Duplicate entries, except with the mbid as the id, fix up references, delete old, vacuum

Disable foreign keys, update in-place

Whichever is faster. I'd assume it is the later, but it is worth to test it out if you can.

vs49688 · 2021-09-29T02:40:32Z

It's mostly finished, all that needs to be done now is some cleanups, and to trigger a full rescan.

Also, where's the best place for this? I've just put it in the top-level cmd package to start with, but it should probably go elsewhere. I'd like to put it in db/migrations (specifically so I can use forceFullRescan), but can't because of circular imports.

vs49688 · 2021-10-06T14:14:07Z

Ping on this?

Specific issues I'd like feedback on:

It's in the root cmd package for now, where should it actually go?
Do the DeleteMany functions I've added to the {artist,album}Repository interfaces have security implications I'm not aware of - i.e. does it automatically create a REST route for it (or something, I haven't really looked at the code for this).

The current behaviour:

If "Scanner.UseMbzIDs" is enabled:
- Converts library to use MusicBrainz IDs for albums, artists, and albumartists
- All playlists, stars, etc. are kept.
This is an irreversible transformation; adequate warning is given.
If set accidentally, the user may cancel the migration within 10 seconds by pressing ^C.
Once enabled, it will throw an error if attempted to disable.
A full rescan is required to finish the process - this must be triggered manually.

deluan · 2021-10-07T13:36:18Z

Sorry for the delay. Will take a look tonight

Not MD5'ing them because they're UUIDs and can be eyeball'd easily in the database.

Converts the library to use MusicBrainz IDs for albums, artists, albumartists, and tracks. All playlists, stars, etc. are kept. This is an irreversible transformation; the user is given a warning and may cancel within 10 seconds by pressing ^C. The mediafiles table is used as the sole source-of-truth to build an entirely new hierarchy, based off the MusicBrainz IDs. Existing entity metadata is applied to the new entities, except in the case where one entity may need to be split (e.g. different releases of the same album). These split entities are left blank. References are then updated for both play queues and playlists. The existing entities are then deleted, and a full-rescan is triggered to fill in any missing information.

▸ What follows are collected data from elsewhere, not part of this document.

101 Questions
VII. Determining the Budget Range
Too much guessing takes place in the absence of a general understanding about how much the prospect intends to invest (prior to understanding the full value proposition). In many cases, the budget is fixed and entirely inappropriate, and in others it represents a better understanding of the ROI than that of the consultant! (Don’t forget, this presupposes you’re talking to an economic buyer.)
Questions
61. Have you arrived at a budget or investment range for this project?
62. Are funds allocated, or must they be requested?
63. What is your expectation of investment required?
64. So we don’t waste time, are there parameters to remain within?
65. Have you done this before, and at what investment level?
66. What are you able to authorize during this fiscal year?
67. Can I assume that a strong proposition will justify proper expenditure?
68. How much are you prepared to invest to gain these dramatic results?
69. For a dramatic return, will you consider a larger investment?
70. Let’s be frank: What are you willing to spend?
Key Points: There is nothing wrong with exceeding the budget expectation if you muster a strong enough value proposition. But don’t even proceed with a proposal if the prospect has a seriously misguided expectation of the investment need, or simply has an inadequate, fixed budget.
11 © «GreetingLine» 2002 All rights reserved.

github-actions · 2024-09-18T06:09:11Z

Download the artifacts for this pull request:

deluan · 2024-11-05T17:42:42Z

Hey @vs49688, as you know, I'm adding support for this in #2709, but I'm struggling with what to do when the user has more than one copy of the same album (let's say a MP3 copy and a FLAC copy), and both have same MBIDs. How are you handling this?

Another challenge is that now that we will support multiple roles and artists for each album/track, we may get artists without MBIDs, as there are no tags for Composers, Lyricist, Remixer, Performer, etc... This could cause an artist to be duplicated (one with MBID, and another with just Name). Any ideas?

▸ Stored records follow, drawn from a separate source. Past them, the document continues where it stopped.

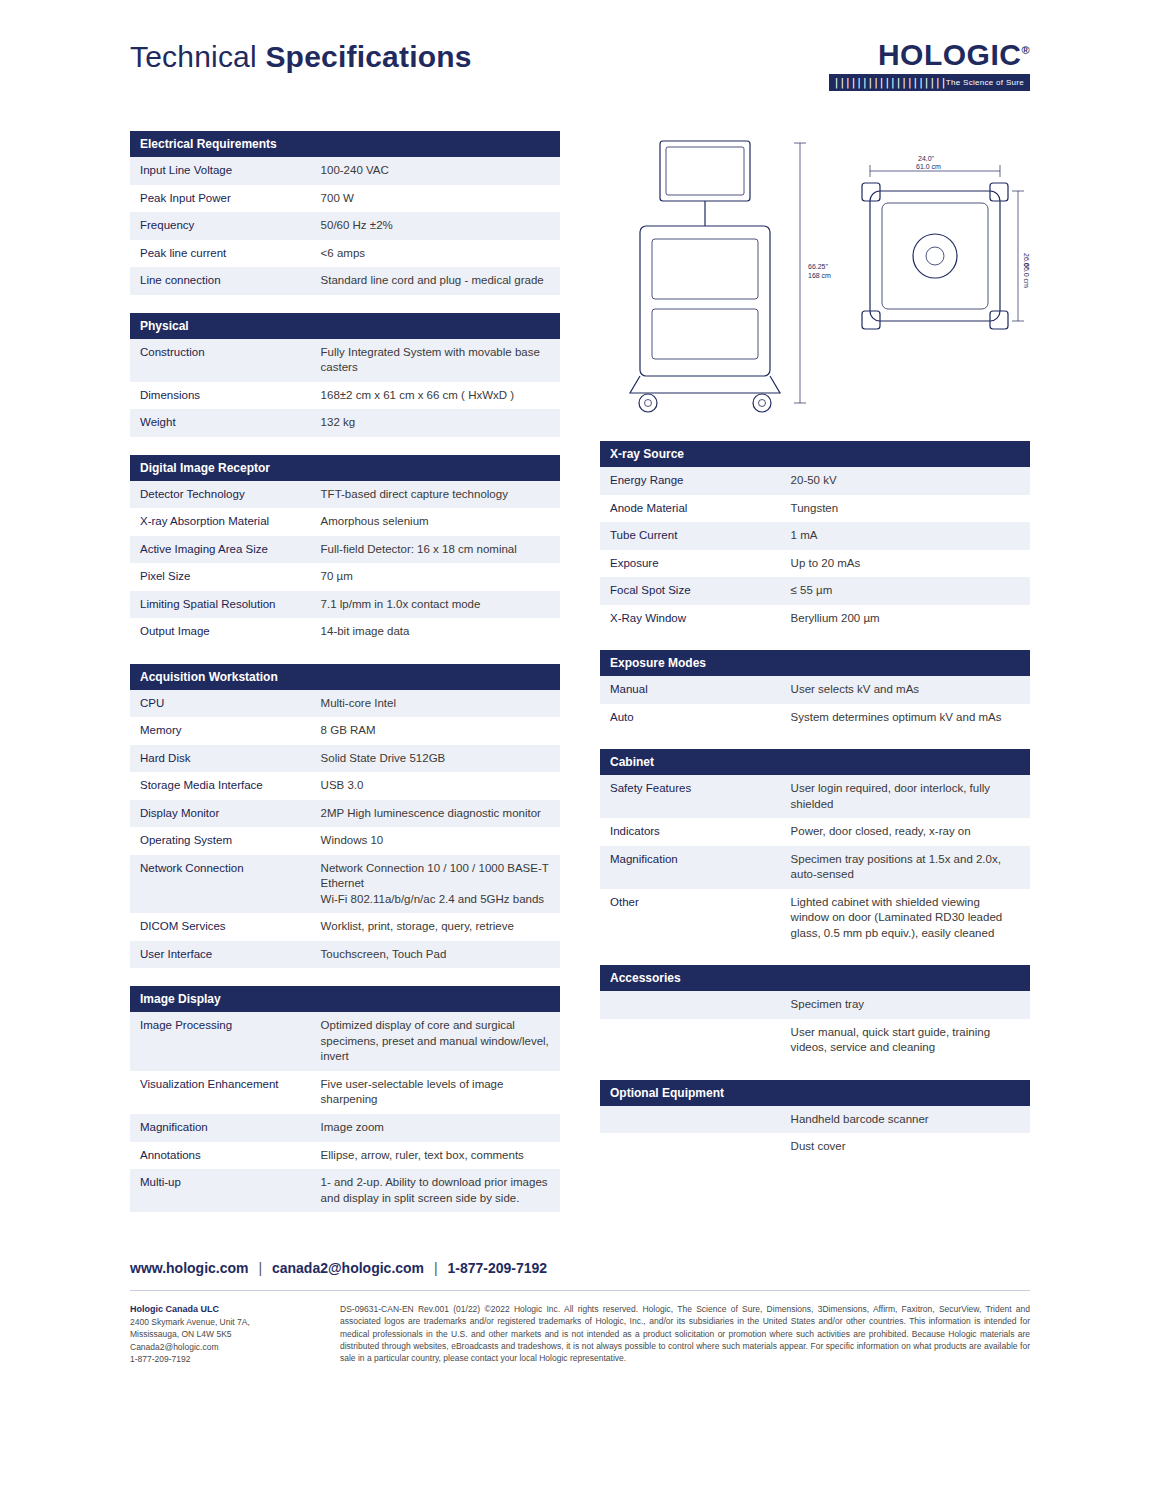Technical Specifications
HOLOGIC®
|||||||||||||||||||| The Science of Sure
Electrical Requirements
| Input Line Voltage | 100-240 VAC |
| Peak Input Power | 700 W |
| Frequency | 50/60 Hz ±2% |
| Peak line current | <6 amps |
| Line connection | Standard line cord and plug - medical grade |
Physical
| Construction | Fully Integrated System with movable base casters |
| Dimensions | 168±2 cm x 61 cm x 66 cm ( HxWxD ) |
| Weight | 132 kg |
Digital Image Receptor
| Detector Technology | TFT-based direct capture technology |
| X-ray Absorption Material | Amorphous selenium |
| Active Imaging Area Size | Full-field Detector: 16 x 18 cm nominal |
| Pixel Size | 70 µm |
| Limiting Spatial Resolution | 7.1 lp/mm in 1.0x contact mode |
| Output Image | 14-bit image data |
Acquisition Workstation
| CPU | Multi-core Intel |
| Memory | 8 GB RAM |
| Hard Disk | Solid State Drive 512GB |
| Storage Media Interface | USB 3.0 |
| Display Monitor | 2MP High luminescence diagnostic monitor |
| Operating System | Windows 10 |
| Network Connection | Network Connection 10 / 100 / 1000 BASE-T Ethernet Wi-Fi 802.11a/b/g/n/ac 2.4 and 5GHz bands |
| DICOM Services | Worklist, print, storage, query, retrieve |
| User Interface | Touchscreen, Touch Pad |
Image Display
| Image Processing | Optimized display of core and surgical specimens, preset and manual window/level, invert |
| Visualization Enhancement | Five user-selectable levels of image sharpening |
| Magnification | Image zoom |
| Annotations | Ellipse, arrow, ruler, text box, comments |
| Multi-up | 1- and 2-up. Ability to download prior images and display in split screen side by side. |
66.25" 168 cm 24.0" 61.0 cm 26.0" 66.0 cm
X-ray Source
| Energy Range | 20-50 kV |
| Anode Material | Tungsten |
| Tube Current | 1 mA |
| Exposure | Up to 20 mAs |
| Focal Spot Size | ≤ 55 µm |
| X-Ray Window | Beryllium 200 µm |
Exposure Modes
| Manual | User selects kV and mAs |
| Auto | System determines optimum kV and mAs |
Cabinet
| Safety Features | User login required, door interlock, fully shielded |
| Indicators | Power, door closed, ready, x-ray on |
| Magnification | Specimen tray positions at 1.5x and 2.0x, auto-sensed |
| Other | Lighted cabinet with shielded viewing window on door (Laminated RD30 leaded glass, 0.5 mm pb equiv.), easily cleaned |
Accessories
| | Specimen tray |
| | User manual, quick start guide, training videos, service and cleaning |
Optional Equipment
| | Handheld barcode scanner |
| | Dust cover |
www.hologic.com | canada2@hologic.com | 1-877-209-7192
Hologic Canada ULC
2400 Skymark Avenue, Unit 7A,
Mississauga, ON L4W 5K5
Canada2@hologic.com
1-877-209-7192
DS-09631-CAN-EN Rev.001 (01/22) ©2022 Hologic Inc. All rights reserved. Hologic, The Science of Sure, Dimensions, 3Dimensions, Affirm, Faxitron, SecurView, Trident and associated logos are trademarks and/or registered trademarks of Hologic, Inc., and/or its subsidiaries in the United States and/or other countries. This information is intended for medical professionals in the U.S. and other markets and is not intended as a product solicitation or promotion where such activities are prohibited. Because Hologic materials are distributed through websites, eBroadcasts and tradeshows, it is not always possible to control where such materials appear. For specific information on what products are available for sale in a particular country, please contact your local Hologic representative.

vs49688 · 2024-11-06T01:34:02Z

Hey @vs49688, as you know, I'm adding support for this in #2709, but I'm struggling with what to do when the user has more than one copy of the same album (let's say a MP3 copy and a FLAC copy), and both have same MBIDs. How are you handling this?

I don't. This is very much a "curate/tag your library properly" problem, in my mind. I'd argue that a certain degree of discipline is required for libraries at scale. If I do have any duplicates, beets catches them on import.

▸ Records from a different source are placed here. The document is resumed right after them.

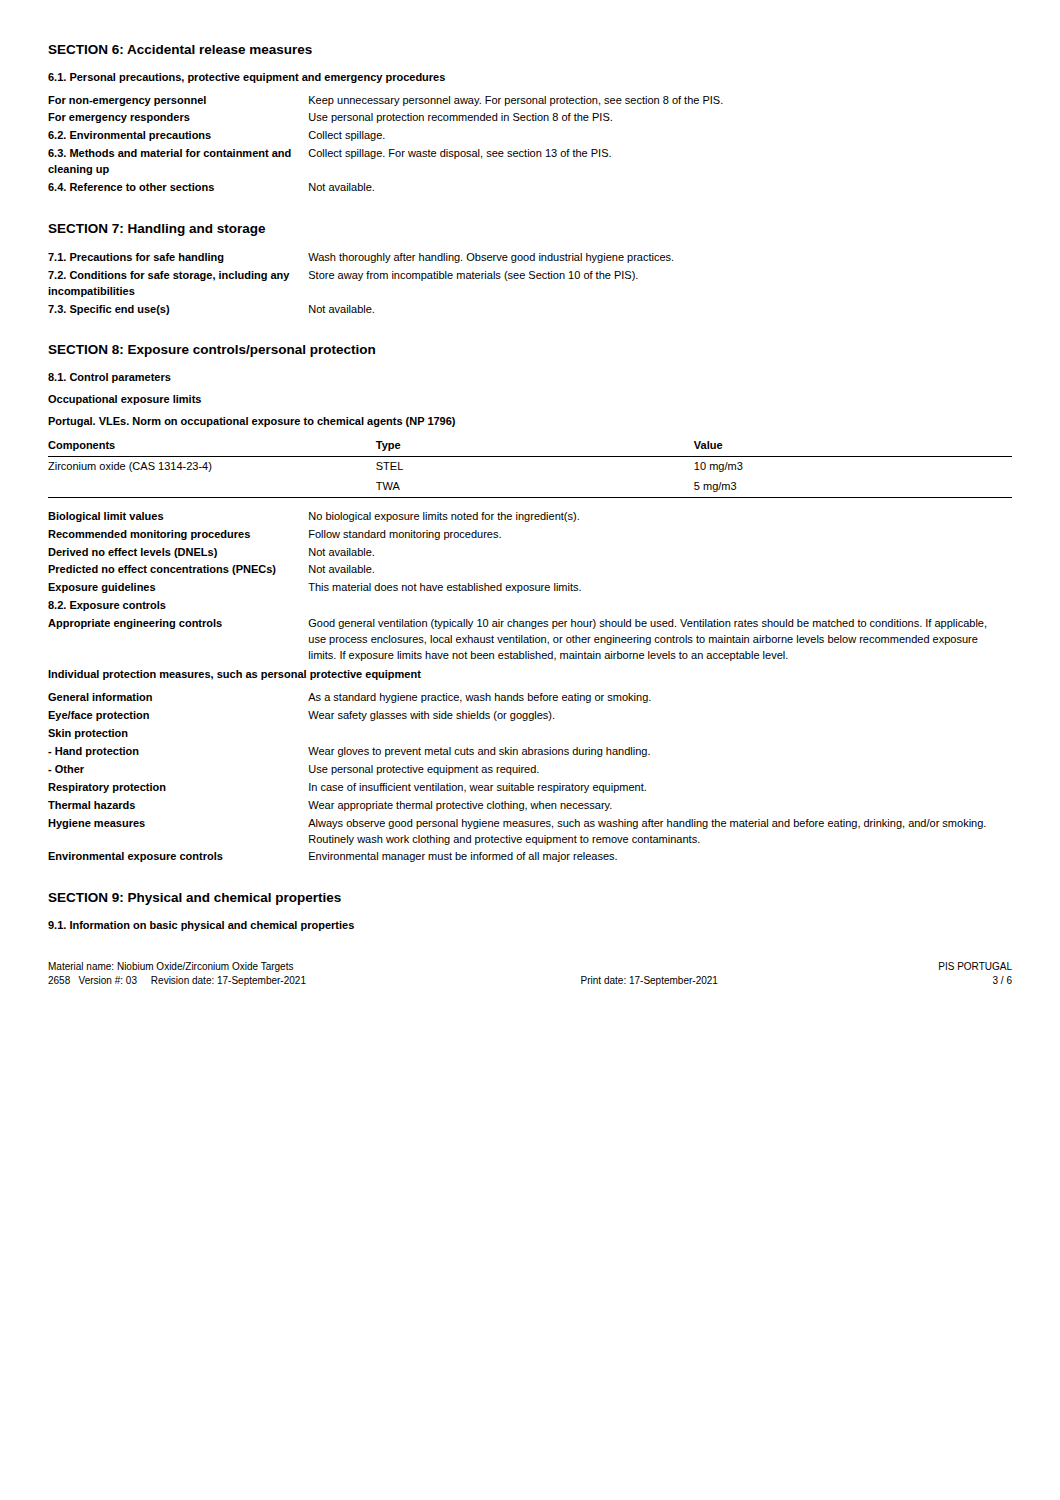SECTION 6: Accidental release measures
6.1. Personal precautions, protective equipment and emergency procedures
| For non-emergency personnel | Keep unnecessary personnel away. For personal protection, see section 8 of the PIS. |
| For emergency responders | Use personal protection recommended in Section 8 of the PIS. |
| 6.2. Environmental precautions | Collect spillage. |
| 6.3. Methods and material for containment and cleaning up | Collect spillage. For waste disposal, see section 13 of the PIS. |
| 6.4. Reference to other sections | Not available. |
SECTION 7: Handling and storage
| 7.1. Precautions for safe handling | Wash thoroughly after handling. Observe good industrial hygiene practices. |
| 7.2. Conditions for safe storage, including any incompatibilities | Store away from incompatible materials (see Section 10 of the PIS). |
| 7.3. Specific end use(s) | Not available. |
SECTION 8: Exposure controls/personal protection
8.1. Control parameters
Occupational exposure limits
Portugal. VLEs. Norm on occupational exposure to chemical agents (NP 1796)
| Components | Type | Value |
| --- | --- | --- |
| Zirconium oxide (CAS 1314-23-4) | STEL | 10 mg/m3 |
| | TWA | 5 mg/m3 |
| Biological limit values | No biological exposure limits noted for the ingredient(s). |
| Recommended monitoring procedures | Follow standard monitoring procedures. |
| Derived no effect levels (DNELs) | Not available. |
| Predicted no effect concentrations (PNECs) | Not available. |
| Exposure guidelines | This material does not have established exposure limits. |
| 8.2. Exposure controls | |
| Appropriate engineering controls | Good general ventilation (typically 10 air changes per hour) should be used. Ventilation rates should be matched to conditions. If applicable, use process enclosures, local exhaust ventilation, or other engineering controls to maintain airborne levels below recommended exposure limits. If exposure limits have not been established, maintain airborne levels to an acceptable level. |
Individual protection measures, such as personal protective equipment
| General information | As a standard hygiene practice, wash hands before eating or smoking. |
| Eye/face protection | Wear safety glasses with side shields (or goggles). |
| Skin protection | |
| - Hand protection | Wear gloves to prevent metal cuts and skin abrasions during handling. |
| - Other | Use personal protective equipment as required. |
| Respiratory protection | In case of insufficient ventilation, wear suitable respiratory equipment. |
| Thermal hazards | Wear appropriate thermal protective clothing, when necessary. |
| Hygiene measures | Always observe good personal hygiene measures, such as washing after handling the material and before eating, drinking, and/or smoking. Routinely wash work clothing and protective equipment to remove contaminants. |
| Environmental exposure controls | Environmental manager must be informed of all major releases. |
SECTION 9: Physical and chemical properties
9.1. Information on basic physical and chemical properties
Material name: Niobium Oxide/Zirconium Oxide Targets
PIS PORTUGAL
2658 Version #: 03 Revision date: 17-September-2021
Print date: 17-September-2021
3 / 6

Maybe if this happens, just spit a warning and keep the existing one?

Another challenge is that now that we will support multiple roles and artists for each album/track, we may get artists without MBIDs, as there are no tags for Composers, Lyricist, Remixer, Performer, etc... This could cause an artist to be duplicated (one with MBID, and another with just Name). Any ideas?

Hmm, yeah that's a tricky one...I'm not sure what to do either. Unless there's some kind of unique ID, you might have to fall back to basic name-matching.
Or... and this could be a complete non-starter because privacy/disable-external-services - you have the track MBID, why not hit MBs APIs and query the missing MBIDs?

deluan · 2024-11-06T01:50:03Z

Maybe if this happens, just spit a warning and keep the existing one?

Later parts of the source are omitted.